Il protagonista dei romanzi di Don DeLillo è un Odisseo postmoderno che si aggira instancabile per i labirintici paesaggi del nostro tempo, gli abissi più oscuri delle nostre stagioni, come un testimone onnivoro, affamato di umanità. Nell’Uomo che cade lo abbiamo pedinato mentre seguiva se stesso fra le rovine della Manhattan offesa dall’oltraggio alle Twin Towers, mentre si addentrava sgomento nei pallidi rigori della vita. In Cosmopolis era il giovane miliardario figlio della new economy che cerca in una sola lunga giornata verso la notte l’unica risposta che conta sulla propria esistenza e sul proprio bisogno di autodistruzione attraverso le mille luci di New York, spietate luci. E ancora in Underworld (con l’ambiziosa e virtuosistica ricostruzione di almeno tre generazioni che giocano a baseball sul pianeta-Bronx), ne I nomi, in Punto Omega, come nella vertiginosa collana di racconti de L’angelo Esmeralda, il protagonista è sempre lui, un Ulisse, smarrito ma nel contempo lucido, armato del proprio sguardo affamato.
Lo incontriamo di nuovo adesso in “Zero K” (Einaudi, pp. 240, euro 19), instancabile viaggiatore intimo e riflessivo che s'affida ai propri occhi per capire, per andare oltre: “... io lo so che il nervo ottico non mi sta dicendo tutta la verità. Quello che vediamo sono solo indizi. Il resto è una nostra invenzione, il nostro modo di ricostruire ciò che è reale...”. In “Zero K”, si chiama Jeffrey Lockhart e lo incontriamo mentre si reca a dare l’ultimo saluto al padre sessantacinquenne Ross e alla giovane moglie molto malata Artis. Ross è ricchissimo e ha finanziato Convergence, un centro ipertecnologico con una futuristica sede ultrasegreta nel deserto fra il Kirghizistan e il Kazakistan – ancora una volta tornano i paesi dell’est più estremo, luoghi misteriosi che molto affascinano la ricerca estetica di DeLillo – centro in cui grazie alle ricerche biomediche e alle diavolerie informatiche si possono conservare i corpi e le coscienze fino al giorno in cui la medicina potrà guarire ogni malattia. A Convergence si sono affidati sia la terminale Artis che Ross incapace di continuare a vivere senza l'amata compagna. “La storia è nei tumuli. Siamo al di fuori dei confini ultimi. Stiamo dimenticando tutto quello che sapevamo”.
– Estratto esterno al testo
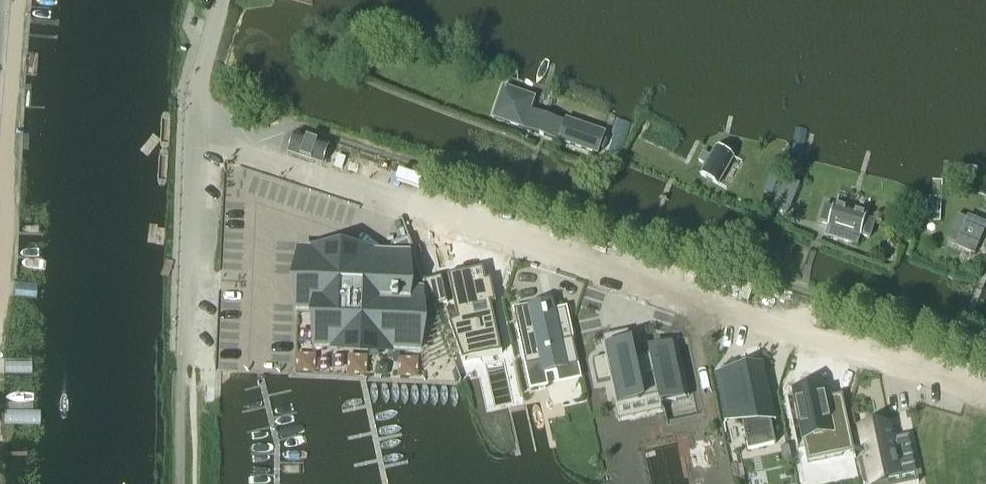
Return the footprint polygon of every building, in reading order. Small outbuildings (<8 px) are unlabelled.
[(507,112),(504,122),(597,154),(599,148),(604,150),(607,139),(603,138),(605,132),(565,118),(564,121),(530,110),(534,98),(503,87),(496,108),(507,112)] [(297,136),(292,152),(322,162),(327,146),(297,136)] [(703,152),(698,161),(705,165),(700,174),(718,185),(735,157),(716,146),(710,156),(703,152)] [(785,178),(772,209),(787,215),(799,183),(785,178)] [(932,197),(930,221),(940,222),(941,198),(932,197)] [(824,204),(818,224),(828,227),(825,236),(858,246),(860,236),(870,239),(876,220),(866,217),(867,213),(835,203),(833,207),(824,204)] [(958,215),(947,240),(958,245),(958,246),(973,252),(984,226),(969,220),(958,215)] [(298,289),(298,290),(299,292),(299,293),(300,294),(301,295),(302,296),(304,297),(305,297),(304,299),(304,306),(321,307),(325,343),(380,335),(382,345),(419,347),(414,306),(433,299),(409,238),(392,245),(391,252),(391,262),(355,260),(354,253),(333,255),(333,259),(306,258),(306,270),(310,283),(309,284),(308,283),(307,283),(305,283),(304,283),(302,283),(301,284),(300,285),(299,286),(299,288),(298,289)] [(458,318),(446,322),(460,361),(499,356),(493,307),(498,306),(494,281),(489,282),(488,268),(452,273),(458,318)] [(442,275),(426,277),(436,305),(446,304),(442,275)] [(743,282),(738,297),(749,301),(755,286),(743,282)] [(539,304),(514,309),(526,367),(542,363),(544,372),(565,368),(579,365),(566,308),(547,312),(547,309),(545,310),(544,303),(540,304),(539,304)] [(607,359),(593,362),(598,385),(612,382),(616,401),(651,394),(642,354),(633,355),(630,340),(605,345),(607,359)] [(651,352),(642,354),(651,394),(659,392),(661,398),(686,392),(675,340),(650,346),(651,352)] [(745,387),(722,392),(728,421),(743,418),(750,453),(778,447),(773,423),(777,423),(769,381),(767,382),(766,379),(745,384),(745,387)] [(817,388),(785,396),(803,465),(839,456),(838,451),(848,448),(835,397),(820,400),(817,388)] [(699,400),(689,402),(692,414),(701,412),(699,400)] [(862,438),(869,466),(863,467),(867,483),(891,483),(890,481),(920,474),(916,458),(913,459),(910,446),(896,449),(893,435),(885,437),(883,432),(881,433),(881,434),(862,438)] [(780,447),(783,462),(792,460),(789,446),(780,447)]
Jeffrey Lockhart si trova immerso in questi confini ultimi per dire addio al padre e ad Artis, un addio che le parole, solo le parole per ora assicurano sia un arrivederci.
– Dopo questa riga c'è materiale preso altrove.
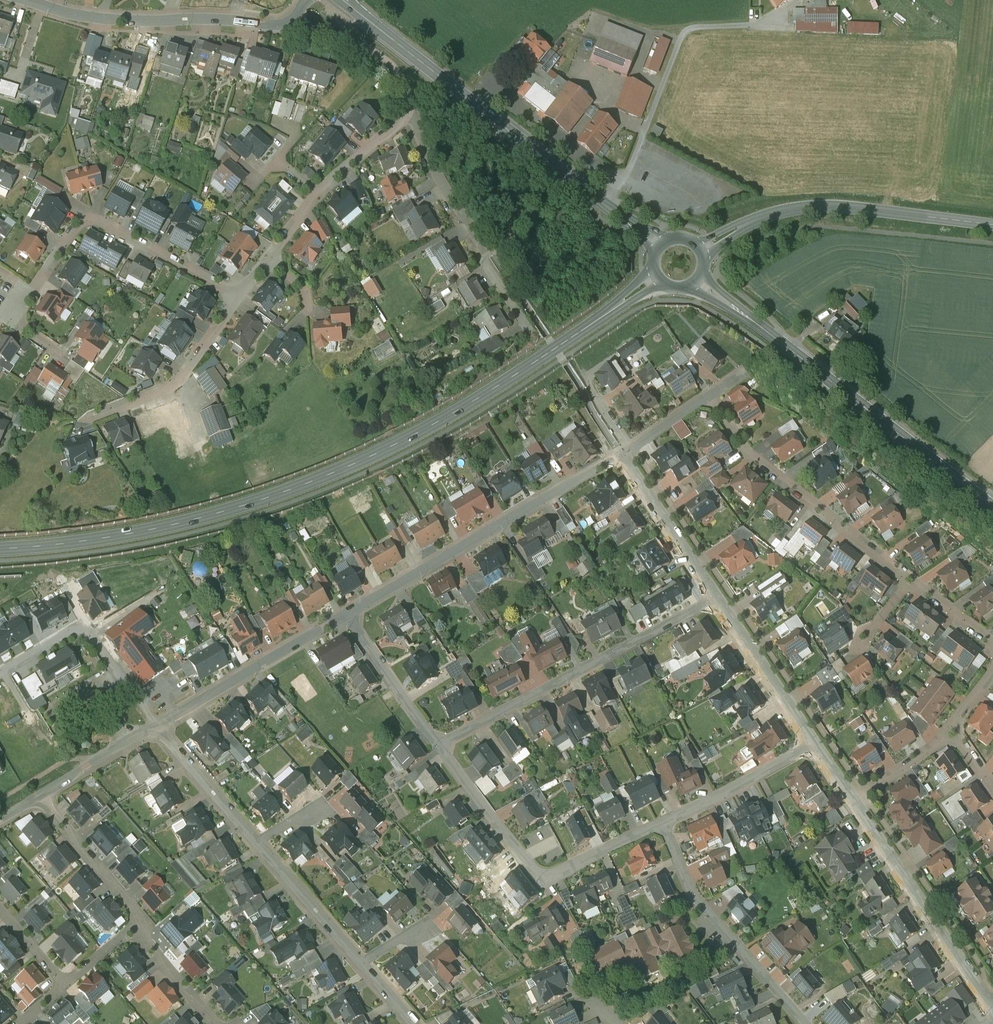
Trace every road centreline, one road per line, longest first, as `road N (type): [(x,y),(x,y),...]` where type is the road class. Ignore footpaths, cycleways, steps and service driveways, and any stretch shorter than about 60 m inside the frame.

Ancora una volta ritroviamo come in altri romanzi di DeLillo lo scontro generazionale irresolvibile, l’atroce dialogo aperto come una ferita fra padre e figlio: “Mi piaceva leggere libri che rischiavano di ammazzarmi, libri che mi aiutavano a dire chi ero, il figlio che legge quel genere di libri per far dispetto al padre”. Ma ancora una volta DeLillo – il più grande scrittore vivente – ci dà prova della sua ineguagliata capacità di affrontare le profondità inviolate di un tema estremo, anzi, del tema estremo. E il suo magistero postmoderno sta nell’affidare al lettore il compito di completare la narrazione. Ecco, il non-detto in “Zero K” è un infinito numero di volte più importante del detto, del pronunziato. Il difficile ma non arduo compito che DeLillo affida ai suoi lettori è quello d’andare a scoprire pagina dopo pagina quel “mistero proteiforme che di volta in volta, semplificando, chiamiamo tempo, identità, linguaggio, memoria, morte”.